Text for analysis section start

I did some research into why men donate nowadays as the rules around open donation have changed. A lot of men do this as a result of their awareness of fertility issues. Be it their wife or someone in their family. Some of course do it to leave a genetic line in the world - but you cant just pop in and donate anymore and get paid. Nowadays there are so many checks and proceedures it has to be something they are willing to commit to. If I could reach out and give my donor a big hug I woudl do as I see what he is doing as one of the greatest gifts.
I didnt particuarly want to look at photos of my donor. Purely for the reason that my child will be unique and I dont want to be searching for similarities in them - but hey thats just me - everyone has very different takes on this. I used the European Sperm Bank - go online and check out their web page for some basic info. They were absolutely fantasic - within ordering and the sperm arriving at my clinic in London it took less than 24 hours. What I though t woudl be the most stressful part turned out to be the easiest!

Its an awful lot to get your head around.

As an aside - my brother in law has offered us his sperm and is willing to delay his vasectomy until we decide what to do - but unlike you I am not sure I am comfortable with that close a connection. Uncle being genetic father - it has its pros and cons but is not for me. Its funny how we can all come at this at different angles. So what I am saying is whats right for you is just that - for you. You need to find your own path through this.

http://www.fertilityfriends.co.uk/forum/index.php?topic=190482.msg2945198#msg2945198

Hope this link works - its a shortcut to all the abbreviations.

I wish you all the very best with everything - go to the donor boards as bumble says - they really are a great source of info when you are starting out.

Fingers crossed for you x


----------



## Plaid (Apr 15, 2014)

Hilly35
Thank you for replying. It sounds like you have been through a tough time! Thanks for the tips on the European Sperm Bank, I will check them out. Yes I am rather overwhelmed to be honest. I worry that my husband is just going from appointment to appointment and not really processing it all emotionally. We are already both a bit emotionally drained from talking about it, so it seems kind of easier not to. But then more and more of my friends get pregnant so easily, and with every announcement, once again, we're reminded that it's not going to happen for us without a hell of a lot of work/luck/money/sperm from someone else! 
Thanks for your support, and good luck with your split cycle! x


----------



## hilly35 (Feb 14, 2012)

Plaid, we may have a harder road to get there but just think how much more we will appreciate the outcome when we do!!! Hang in there - you will get there. Best of luck x


----------



## Calladene (Dec 26, 2012)

Hello...
We have got donar sperm from european sperm bank.
It's such a special gift .
It takes the donar 6-12 months to become a donar.
They have so many tests and counceling.
They have medical history and also family medical history mother father sister brothe grandparents and aunts and uncles.
Iv also got all family genetic reports of looks jobs ect.
They do not get paid.
I have a picture , 32 pages of medical history.
Staff impression.
A letter from him
IQ and kiersy test.
And obviously hight weight looks ects.
Xx


----------



## Audiprincess (May 7, 2012)

Hi plaid

My OH has NOA and I have PCOS so similar stories...we were given a 40% chance of finding sperm surgically and a much lower % of pregnancy resulting from ICSI 

As you can see from my signature we were sucessful 3rd time around, we also considered Doner sperm at various stages however we wanted to make sure that we had exhausted all options with OH sperm first, but you need to do what is right for you as a couple, and it doesn't hurt to have all the information to hand to help you make the decision, one session of counselling def helped me and OH to understand more about the process and the implications.

Which clinic are you under? Are you nhs or self funded? It may be worth you looking at the sucess rates of different clinics to give u the best chance

Feel free to read my previous posts and Private message me 

Wishing you all the luck in the world xx


----------

Text for analysis section end
Supplied data section start

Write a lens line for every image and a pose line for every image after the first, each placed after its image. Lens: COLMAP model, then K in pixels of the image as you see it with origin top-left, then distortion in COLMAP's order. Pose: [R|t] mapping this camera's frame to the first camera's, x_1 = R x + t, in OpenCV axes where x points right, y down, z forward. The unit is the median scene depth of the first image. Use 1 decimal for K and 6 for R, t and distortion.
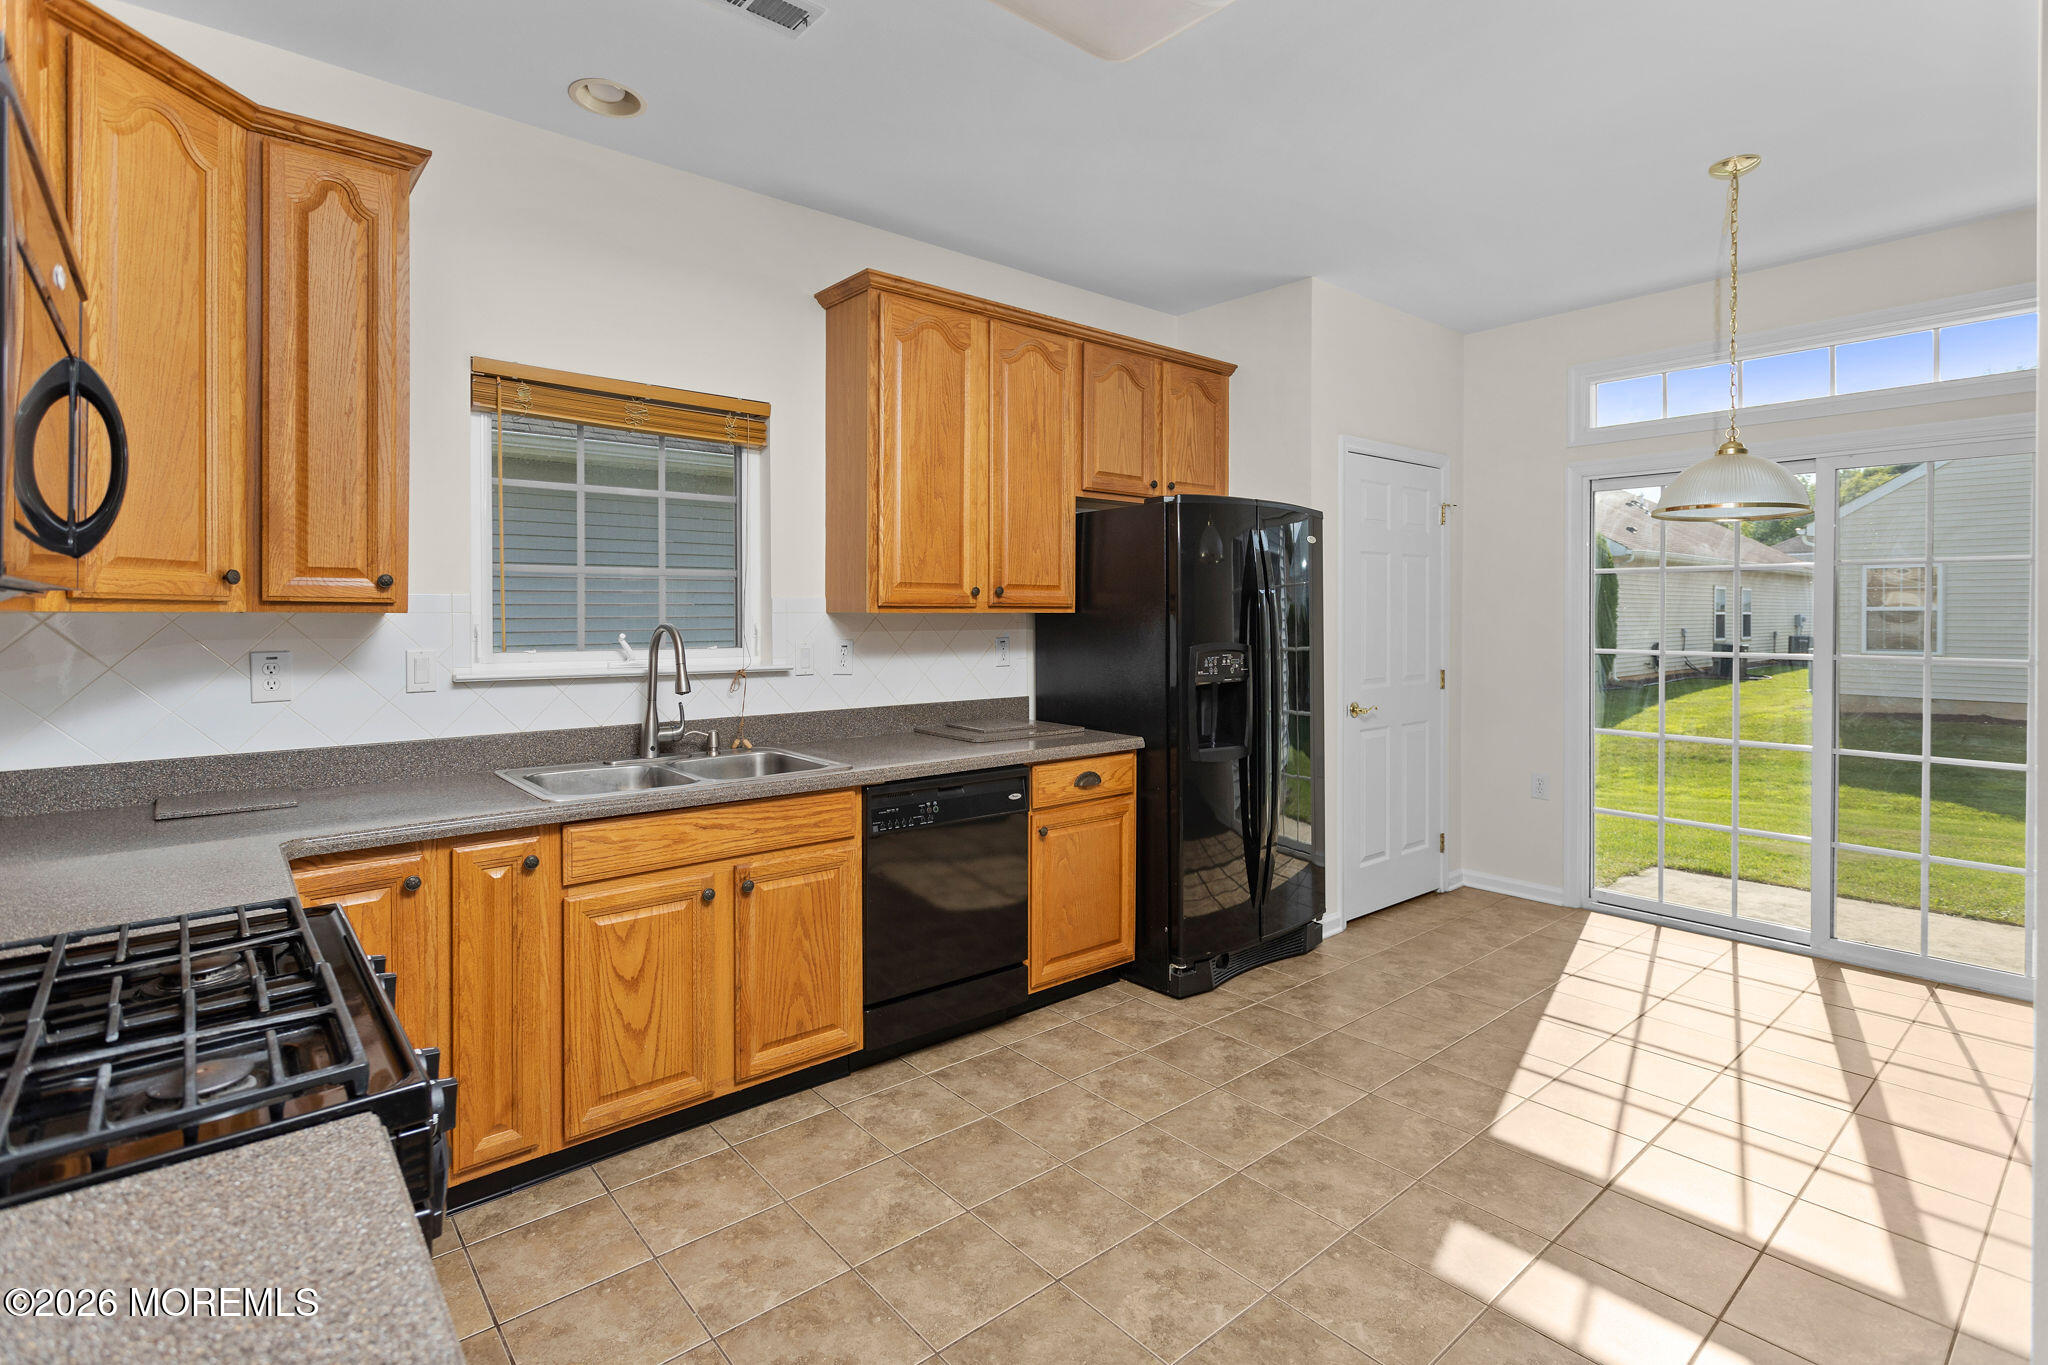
lens RADIAL K [[975.1, 0, 1023.1], [0, 975.1, 617.8], [0, 0, 1]] dist [0.000477, 0.000211]
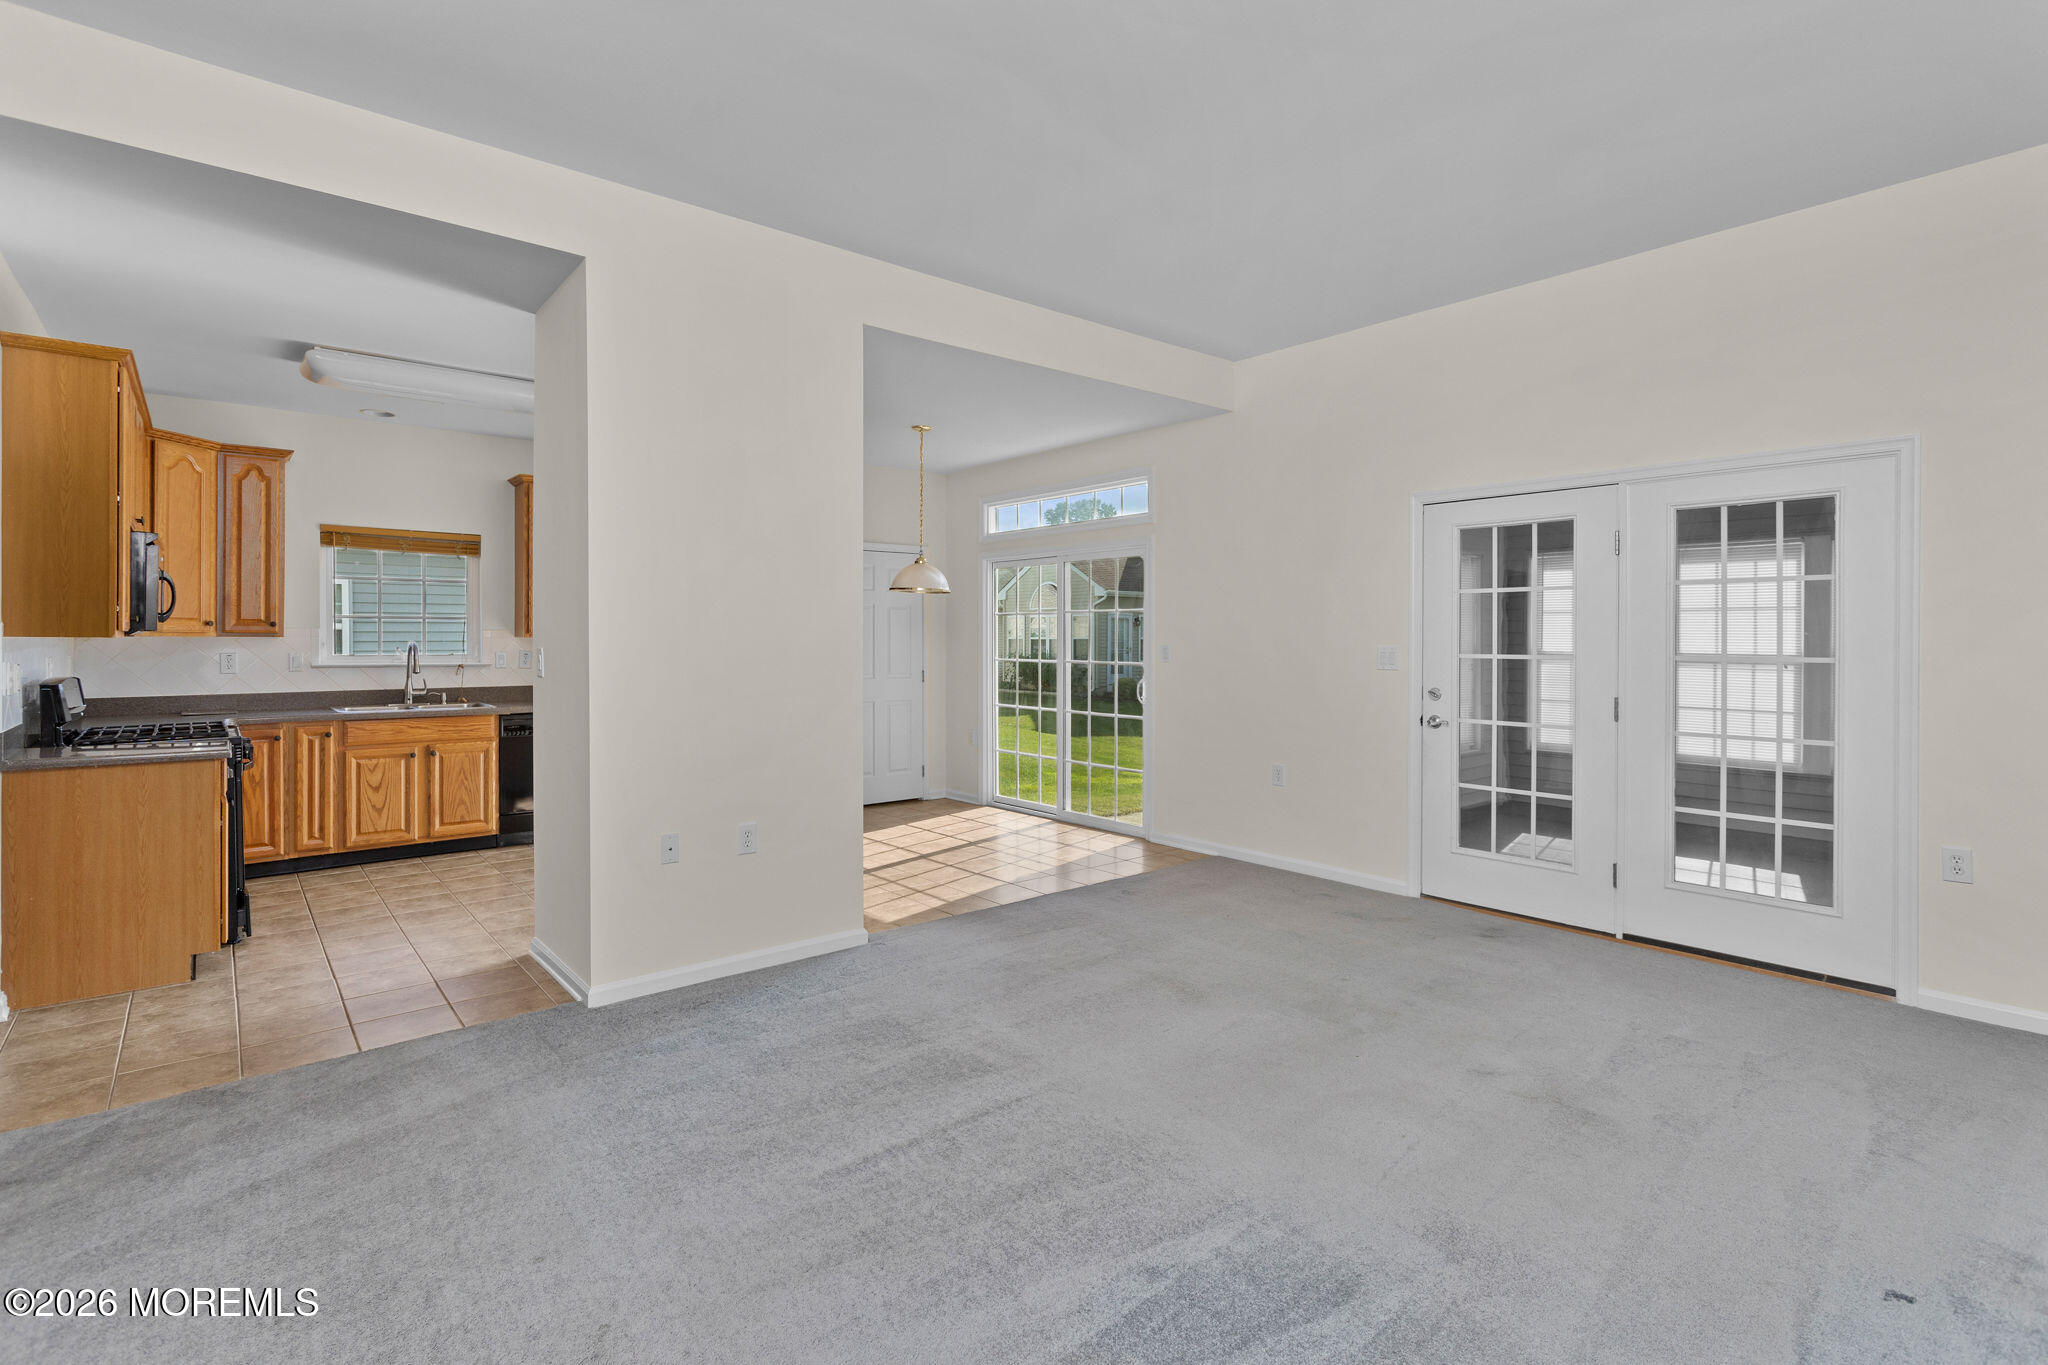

Supplied data section end

Tasks for this exercise -
a. Duplicate the part of the forum thread on donor sperm from "## Calladene (Dec" to "become a donar.".
b. Which usernames appear as post headings in the forum thread on donor sperm?
c. According to the forum thread on donor sperm, how long did it take from ordering to the sperm arriving at the clinic in London?

Results for each task -
a.
## Calladene (Dec 26, 2012)

Hello...
We have got donar sperm from european sperm bank.
It's such a special gift .
It takes the donar 6-12 months to become a donar.

b.
Plaid
hilly35
Calladene
Audiprincess

c. Less than 24 hours.